I would strongly suggest you don't smoke these.


----------



## TonyBrooklyn (Jan 28, 2010)

Damselnotindistress said:


> Hey, that's a pretty interesting site, Tony. Thanks!


:rockon::rockon::rockon:


----------



## primetime76 (Feb 8, 2011)

exprime8 said:


> REVIEW!!! REVIEW!!! REVIEW!!! How bad can they be?!?!?!?!?


I would smoke one myself....why not? They are more than likely real Cuban tobacco, just not Cohiba tobaco. I had fake cubans in Jamaica and Aruba, and they weren't terrible.


----------



## steinr1 (Oct 22, 2010)

primetime76 said:


> I would smoke one myself....why not? They are more than likely real Cuban tobacco, just not Cohiba tobaco. I had fake cubans in Jamaica and Aruba, and they weren't terrible.

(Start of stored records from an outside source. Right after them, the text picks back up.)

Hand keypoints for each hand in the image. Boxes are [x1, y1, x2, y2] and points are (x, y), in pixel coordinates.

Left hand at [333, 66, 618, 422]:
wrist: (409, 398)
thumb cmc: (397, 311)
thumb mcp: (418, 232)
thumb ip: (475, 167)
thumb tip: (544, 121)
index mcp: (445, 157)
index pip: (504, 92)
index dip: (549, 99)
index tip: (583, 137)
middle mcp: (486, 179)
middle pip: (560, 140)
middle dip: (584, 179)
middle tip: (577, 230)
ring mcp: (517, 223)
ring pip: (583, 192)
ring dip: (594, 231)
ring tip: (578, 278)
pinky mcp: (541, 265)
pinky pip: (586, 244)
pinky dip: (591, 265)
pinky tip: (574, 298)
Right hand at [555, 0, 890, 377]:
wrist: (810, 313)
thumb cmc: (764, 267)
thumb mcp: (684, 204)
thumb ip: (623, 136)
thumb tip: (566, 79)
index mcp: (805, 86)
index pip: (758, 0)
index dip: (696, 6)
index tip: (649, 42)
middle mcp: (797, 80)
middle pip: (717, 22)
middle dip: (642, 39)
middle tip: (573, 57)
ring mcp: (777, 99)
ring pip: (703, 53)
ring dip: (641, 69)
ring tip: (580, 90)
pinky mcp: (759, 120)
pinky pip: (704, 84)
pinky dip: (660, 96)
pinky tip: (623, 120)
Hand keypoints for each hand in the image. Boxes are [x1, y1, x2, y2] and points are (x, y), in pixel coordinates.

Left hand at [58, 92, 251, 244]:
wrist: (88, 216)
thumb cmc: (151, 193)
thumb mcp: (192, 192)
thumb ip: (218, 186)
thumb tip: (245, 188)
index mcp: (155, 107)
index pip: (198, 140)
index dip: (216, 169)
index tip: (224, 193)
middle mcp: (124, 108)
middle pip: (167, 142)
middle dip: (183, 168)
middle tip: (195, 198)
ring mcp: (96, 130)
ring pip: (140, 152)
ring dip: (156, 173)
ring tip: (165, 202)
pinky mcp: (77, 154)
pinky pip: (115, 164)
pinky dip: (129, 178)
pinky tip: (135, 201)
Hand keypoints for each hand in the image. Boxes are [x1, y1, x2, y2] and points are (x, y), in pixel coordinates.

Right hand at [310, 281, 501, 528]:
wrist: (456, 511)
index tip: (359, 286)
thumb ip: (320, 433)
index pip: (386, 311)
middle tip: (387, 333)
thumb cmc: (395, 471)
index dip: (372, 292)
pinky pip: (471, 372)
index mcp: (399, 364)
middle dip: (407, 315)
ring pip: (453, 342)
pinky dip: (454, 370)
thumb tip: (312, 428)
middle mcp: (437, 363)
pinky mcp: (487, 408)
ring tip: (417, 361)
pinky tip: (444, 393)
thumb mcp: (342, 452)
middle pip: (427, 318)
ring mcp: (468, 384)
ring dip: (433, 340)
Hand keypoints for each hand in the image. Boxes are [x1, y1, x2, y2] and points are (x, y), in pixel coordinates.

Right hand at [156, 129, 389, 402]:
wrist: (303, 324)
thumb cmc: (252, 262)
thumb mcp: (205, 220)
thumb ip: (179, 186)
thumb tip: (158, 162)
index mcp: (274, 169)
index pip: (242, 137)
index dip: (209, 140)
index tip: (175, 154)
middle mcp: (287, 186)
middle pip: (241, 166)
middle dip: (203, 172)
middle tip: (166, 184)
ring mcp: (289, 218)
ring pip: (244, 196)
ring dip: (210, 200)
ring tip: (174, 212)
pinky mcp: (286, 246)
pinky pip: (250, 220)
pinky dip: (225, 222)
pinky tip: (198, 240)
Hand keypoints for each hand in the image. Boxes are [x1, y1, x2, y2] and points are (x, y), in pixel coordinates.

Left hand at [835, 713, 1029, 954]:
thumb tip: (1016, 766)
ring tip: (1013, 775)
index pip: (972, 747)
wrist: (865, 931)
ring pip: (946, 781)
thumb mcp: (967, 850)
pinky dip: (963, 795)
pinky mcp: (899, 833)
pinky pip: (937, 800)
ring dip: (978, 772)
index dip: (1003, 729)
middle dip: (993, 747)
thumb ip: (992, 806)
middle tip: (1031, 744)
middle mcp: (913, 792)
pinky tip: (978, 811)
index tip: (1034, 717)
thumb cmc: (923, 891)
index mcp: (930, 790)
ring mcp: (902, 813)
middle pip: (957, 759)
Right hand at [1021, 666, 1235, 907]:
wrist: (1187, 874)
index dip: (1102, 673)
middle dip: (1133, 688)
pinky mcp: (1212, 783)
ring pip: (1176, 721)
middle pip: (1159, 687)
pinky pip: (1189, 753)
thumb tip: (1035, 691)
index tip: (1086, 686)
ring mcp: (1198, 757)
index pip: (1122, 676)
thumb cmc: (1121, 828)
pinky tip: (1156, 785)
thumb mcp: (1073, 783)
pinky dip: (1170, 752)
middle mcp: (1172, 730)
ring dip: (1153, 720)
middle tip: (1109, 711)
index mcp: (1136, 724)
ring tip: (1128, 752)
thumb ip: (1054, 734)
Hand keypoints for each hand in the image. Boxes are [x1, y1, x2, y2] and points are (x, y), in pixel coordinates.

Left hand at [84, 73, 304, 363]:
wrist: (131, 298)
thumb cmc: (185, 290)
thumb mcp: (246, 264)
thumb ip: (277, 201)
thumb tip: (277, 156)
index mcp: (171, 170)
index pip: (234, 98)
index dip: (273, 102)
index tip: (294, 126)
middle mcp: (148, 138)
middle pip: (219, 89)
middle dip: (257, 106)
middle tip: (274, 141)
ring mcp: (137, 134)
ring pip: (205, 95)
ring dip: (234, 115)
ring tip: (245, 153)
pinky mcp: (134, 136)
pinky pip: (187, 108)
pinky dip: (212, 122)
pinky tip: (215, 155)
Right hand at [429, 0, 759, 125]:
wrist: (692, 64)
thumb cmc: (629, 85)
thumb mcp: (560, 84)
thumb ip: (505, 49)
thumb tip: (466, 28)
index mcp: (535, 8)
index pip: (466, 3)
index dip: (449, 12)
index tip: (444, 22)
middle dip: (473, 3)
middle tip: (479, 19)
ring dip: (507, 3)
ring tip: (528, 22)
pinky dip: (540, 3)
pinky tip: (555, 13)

I wouldn't. The ones I cut open were filled with unidentifiable crap and not tobacco as we know it. I did light one and the smell was of burning compost. They might just be inferior Cuban cigars, but the likelihood is that the ones under discussion are just the same type of completely valueless rubbish. I've seen loads of "reviews" of fakes over the years and the guiding principle seems to be that the more expensive the faked cigar, the less likely it is to "just" be a decent but "wrong" cigar with a fake band. If they were sourced in Cuba, you also need to ask where the Dominican and other foreign cigars that are allegedly re-banded to up the price come from? Not a huge amount of importing of these into Cuba I would hazard. If from elsewhere, the forgers are still unlikely to care about the quality of what they are passing off. They aren't interested in repeat business.


----------